Fleming stesso riconoscerà il merito del caso nelle sue scoperte, affermando addirittura che “Ci sono migliaia di muffe differenti e ci sono migliaia di batteri differenti, e che la sorte abbia messo la muffa giusta nel punto giusto è stato come vincere alla Irish Sweep” ( la lotteria irlandese abbinata alle corse dei cavalli). Il valore di Fleming però fu quello di saper riconoscere l’importanza di un’osservazione fortuita e di intuire il grande potenziale di quella che sarebbe stata la moderna terapia antibiotica.

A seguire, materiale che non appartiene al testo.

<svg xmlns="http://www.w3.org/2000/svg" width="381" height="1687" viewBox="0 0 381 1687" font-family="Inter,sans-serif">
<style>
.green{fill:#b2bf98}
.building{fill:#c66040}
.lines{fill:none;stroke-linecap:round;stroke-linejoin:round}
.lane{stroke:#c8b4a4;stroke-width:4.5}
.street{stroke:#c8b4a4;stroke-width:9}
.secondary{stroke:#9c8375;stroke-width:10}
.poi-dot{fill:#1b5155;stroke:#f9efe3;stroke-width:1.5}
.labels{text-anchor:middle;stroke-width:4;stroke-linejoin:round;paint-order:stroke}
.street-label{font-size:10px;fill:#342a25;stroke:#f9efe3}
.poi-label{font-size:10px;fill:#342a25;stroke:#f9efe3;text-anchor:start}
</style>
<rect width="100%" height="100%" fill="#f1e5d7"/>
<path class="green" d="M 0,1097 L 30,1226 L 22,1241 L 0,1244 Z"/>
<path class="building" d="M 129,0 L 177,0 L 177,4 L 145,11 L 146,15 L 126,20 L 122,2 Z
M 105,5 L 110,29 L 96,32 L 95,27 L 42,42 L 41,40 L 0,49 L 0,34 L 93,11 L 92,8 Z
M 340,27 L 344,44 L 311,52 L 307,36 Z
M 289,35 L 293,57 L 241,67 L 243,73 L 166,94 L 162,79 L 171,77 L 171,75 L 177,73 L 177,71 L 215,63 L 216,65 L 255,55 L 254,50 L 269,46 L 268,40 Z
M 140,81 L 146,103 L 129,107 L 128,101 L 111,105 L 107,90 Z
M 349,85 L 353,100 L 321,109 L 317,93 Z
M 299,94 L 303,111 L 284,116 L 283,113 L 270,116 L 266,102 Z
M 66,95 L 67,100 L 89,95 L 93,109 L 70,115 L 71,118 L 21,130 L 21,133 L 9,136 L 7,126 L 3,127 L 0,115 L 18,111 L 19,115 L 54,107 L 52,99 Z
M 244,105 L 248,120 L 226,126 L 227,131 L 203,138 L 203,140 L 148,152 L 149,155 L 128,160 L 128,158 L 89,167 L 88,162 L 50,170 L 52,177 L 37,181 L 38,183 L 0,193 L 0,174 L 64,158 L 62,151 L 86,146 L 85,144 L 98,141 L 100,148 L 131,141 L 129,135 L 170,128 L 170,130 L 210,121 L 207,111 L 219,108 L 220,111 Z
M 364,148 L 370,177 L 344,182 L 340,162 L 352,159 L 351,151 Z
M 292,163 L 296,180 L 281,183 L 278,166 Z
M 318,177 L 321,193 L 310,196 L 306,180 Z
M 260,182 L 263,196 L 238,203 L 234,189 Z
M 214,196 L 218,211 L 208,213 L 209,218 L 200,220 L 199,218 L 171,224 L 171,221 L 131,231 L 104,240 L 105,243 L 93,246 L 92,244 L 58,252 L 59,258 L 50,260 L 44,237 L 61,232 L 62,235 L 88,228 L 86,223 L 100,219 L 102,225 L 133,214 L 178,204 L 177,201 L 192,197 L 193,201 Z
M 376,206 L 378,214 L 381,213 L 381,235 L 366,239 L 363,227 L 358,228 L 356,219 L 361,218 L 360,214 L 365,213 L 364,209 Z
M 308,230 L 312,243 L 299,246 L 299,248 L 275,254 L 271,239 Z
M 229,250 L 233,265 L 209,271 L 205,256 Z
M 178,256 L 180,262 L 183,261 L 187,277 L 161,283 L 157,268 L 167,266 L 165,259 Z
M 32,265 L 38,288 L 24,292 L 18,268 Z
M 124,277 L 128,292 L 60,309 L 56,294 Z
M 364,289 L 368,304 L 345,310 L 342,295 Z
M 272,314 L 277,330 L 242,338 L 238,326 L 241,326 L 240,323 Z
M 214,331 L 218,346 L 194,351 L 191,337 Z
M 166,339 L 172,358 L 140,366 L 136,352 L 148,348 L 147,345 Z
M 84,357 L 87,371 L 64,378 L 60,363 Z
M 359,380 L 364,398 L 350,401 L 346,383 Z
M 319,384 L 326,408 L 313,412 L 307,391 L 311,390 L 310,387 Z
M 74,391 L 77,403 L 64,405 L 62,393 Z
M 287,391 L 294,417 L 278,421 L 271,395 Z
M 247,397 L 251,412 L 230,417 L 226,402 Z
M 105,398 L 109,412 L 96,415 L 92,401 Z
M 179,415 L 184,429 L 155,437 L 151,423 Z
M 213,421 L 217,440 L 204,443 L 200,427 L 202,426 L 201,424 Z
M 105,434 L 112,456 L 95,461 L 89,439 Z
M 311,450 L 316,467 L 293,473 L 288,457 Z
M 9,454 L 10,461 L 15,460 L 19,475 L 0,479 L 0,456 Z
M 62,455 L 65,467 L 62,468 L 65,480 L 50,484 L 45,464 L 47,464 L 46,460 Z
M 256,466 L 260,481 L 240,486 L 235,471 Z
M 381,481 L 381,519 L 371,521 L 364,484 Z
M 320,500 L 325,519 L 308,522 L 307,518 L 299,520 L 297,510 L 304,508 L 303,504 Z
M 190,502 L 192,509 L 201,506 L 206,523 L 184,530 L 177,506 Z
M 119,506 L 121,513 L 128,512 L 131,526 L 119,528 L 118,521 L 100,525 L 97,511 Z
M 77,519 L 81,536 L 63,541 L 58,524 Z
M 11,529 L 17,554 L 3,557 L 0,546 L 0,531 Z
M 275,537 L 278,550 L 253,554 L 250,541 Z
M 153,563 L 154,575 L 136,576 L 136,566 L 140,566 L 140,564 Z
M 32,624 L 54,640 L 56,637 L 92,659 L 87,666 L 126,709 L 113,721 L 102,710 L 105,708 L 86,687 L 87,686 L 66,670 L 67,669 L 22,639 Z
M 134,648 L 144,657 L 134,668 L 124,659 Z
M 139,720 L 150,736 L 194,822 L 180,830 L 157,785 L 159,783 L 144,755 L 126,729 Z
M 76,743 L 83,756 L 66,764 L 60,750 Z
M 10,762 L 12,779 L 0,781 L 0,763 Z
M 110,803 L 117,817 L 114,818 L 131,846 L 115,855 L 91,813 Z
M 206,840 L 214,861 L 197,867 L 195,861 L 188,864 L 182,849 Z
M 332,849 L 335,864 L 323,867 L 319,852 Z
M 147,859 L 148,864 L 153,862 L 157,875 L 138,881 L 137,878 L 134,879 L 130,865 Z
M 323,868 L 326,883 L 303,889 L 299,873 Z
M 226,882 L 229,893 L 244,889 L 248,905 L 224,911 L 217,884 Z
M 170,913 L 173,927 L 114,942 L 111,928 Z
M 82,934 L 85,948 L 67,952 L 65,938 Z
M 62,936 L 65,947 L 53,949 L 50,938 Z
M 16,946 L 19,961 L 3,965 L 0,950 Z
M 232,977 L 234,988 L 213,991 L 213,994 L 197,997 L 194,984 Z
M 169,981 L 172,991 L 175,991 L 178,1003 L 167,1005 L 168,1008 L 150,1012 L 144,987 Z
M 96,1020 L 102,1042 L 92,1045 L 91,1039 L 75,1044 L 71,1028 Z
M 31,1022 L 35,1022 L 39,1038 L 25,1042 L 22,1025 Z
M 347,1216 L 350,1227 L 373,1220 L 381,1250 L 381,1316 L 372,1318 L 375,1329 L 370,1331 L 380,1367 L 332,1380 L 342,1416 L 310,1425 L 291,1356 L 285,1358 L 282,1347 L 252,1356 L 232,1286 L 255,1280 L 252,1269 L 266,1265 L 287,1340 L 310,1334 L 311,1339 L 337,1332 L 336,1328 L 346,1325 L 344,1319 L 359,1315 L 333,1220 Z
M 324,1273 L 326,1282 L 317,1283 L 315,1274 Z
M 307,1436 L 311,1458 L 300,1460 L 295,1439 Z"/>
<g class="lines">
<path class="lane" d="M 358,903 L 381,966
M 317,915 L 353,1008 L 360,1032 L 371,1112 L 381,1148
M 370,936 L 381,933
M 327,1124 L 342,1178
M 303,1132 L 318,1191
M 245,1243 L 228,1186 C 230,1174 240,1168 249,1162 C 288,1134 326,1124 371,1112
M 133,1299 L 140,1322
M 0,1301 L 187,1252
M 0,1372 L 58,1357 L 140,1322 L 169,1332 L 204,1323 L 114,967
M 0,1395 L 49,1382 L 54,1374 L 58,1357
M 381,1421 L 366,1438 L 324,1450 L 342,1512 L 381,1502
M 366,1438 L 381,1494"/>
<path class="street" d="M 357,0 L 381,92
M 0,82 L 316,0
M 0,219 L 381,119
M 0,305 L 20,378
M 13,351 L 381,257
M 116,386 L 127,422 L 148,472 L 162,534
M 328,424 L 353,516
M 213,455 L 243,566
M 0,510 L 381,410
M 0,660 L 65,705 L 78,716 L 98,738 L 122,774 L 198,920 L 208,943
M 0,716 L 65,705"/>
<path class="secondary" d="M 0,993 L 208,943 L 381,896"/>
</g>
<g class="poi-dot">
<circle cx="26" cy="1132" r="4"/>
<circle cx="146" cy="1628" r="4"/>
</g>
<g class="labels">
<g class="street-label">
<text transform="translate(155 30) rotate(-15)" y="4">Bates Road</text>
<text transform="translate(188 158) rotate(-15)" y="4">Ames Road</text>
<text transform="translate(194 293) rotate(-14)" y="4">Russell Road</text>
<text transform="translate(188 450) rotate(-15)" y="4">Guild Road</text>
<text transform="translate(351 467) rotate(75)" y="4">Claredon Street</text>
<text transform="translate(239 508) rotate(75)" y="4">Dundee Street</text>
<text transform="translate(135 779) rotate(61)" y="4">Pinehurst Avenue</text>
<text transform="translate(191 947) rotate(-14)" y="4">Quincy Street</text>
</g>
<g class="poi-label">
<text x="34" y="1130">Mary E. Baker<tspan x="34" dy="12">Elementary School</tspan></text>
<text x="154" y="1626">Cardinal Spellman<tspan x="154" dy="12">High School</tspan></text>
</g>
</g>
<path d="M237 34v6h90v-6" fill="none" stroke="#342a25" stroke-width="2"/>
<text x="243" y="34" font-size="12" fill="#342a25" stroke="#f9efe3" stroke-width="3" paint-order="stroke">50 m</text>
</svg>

Meno rivoluzionario, ma sicuramente più divertente fu invece quello che avvenne in un altro laboratorio, in una serata di metà aprile del 1948. Il chimico svizzero Alfred Hofmann sta lavorando all’acido lisergico per una industria farmaceutica e arriva a sintetizzare il dietilamidetartrato-25, oggi noto ai più come LSD. Inavvertitamente una goccia di quella sostanza cade sulla sua mano. Possiamo solo immaginare il suo ritorno a casa in bicicletta, l’ebrezza di uomo che sperimenta nuovi stati mentali mescolata alla gioia di chimico che scopre le potenzialità portentose di una sostanza.I casi di scoperte casuali sono talmente tanti che un articolo non basta per raccontarli tutti, ci basti sapere che la serendipità ci ha consegnato il cellophane, il Prozac, la colla dei post-it, la dinamite e le patatine fritte. Ma anche il pianeta Urano, il velcro, i raggi X, i neuroni specchio, il viagra e l’America.
Per quanto la strada principe della ricerca scientifica è senza dubbio quella che ci ha consegnato Galileo qualche secolo fa, la serendipità ci insegna a fidarci dei sentieri non tracciati. A mantenersi vigili verso i fenomeni più o meno casuali che continuamente avvengono attorno a noi. Perché si può crescere seguendo un percorso caotico, alternativo a quello prestabilito e perché in questo modo, nella scienza così come nella vita, potremmo scoprire qualcosa di veramente importante quando meno ce l’aspettiamo.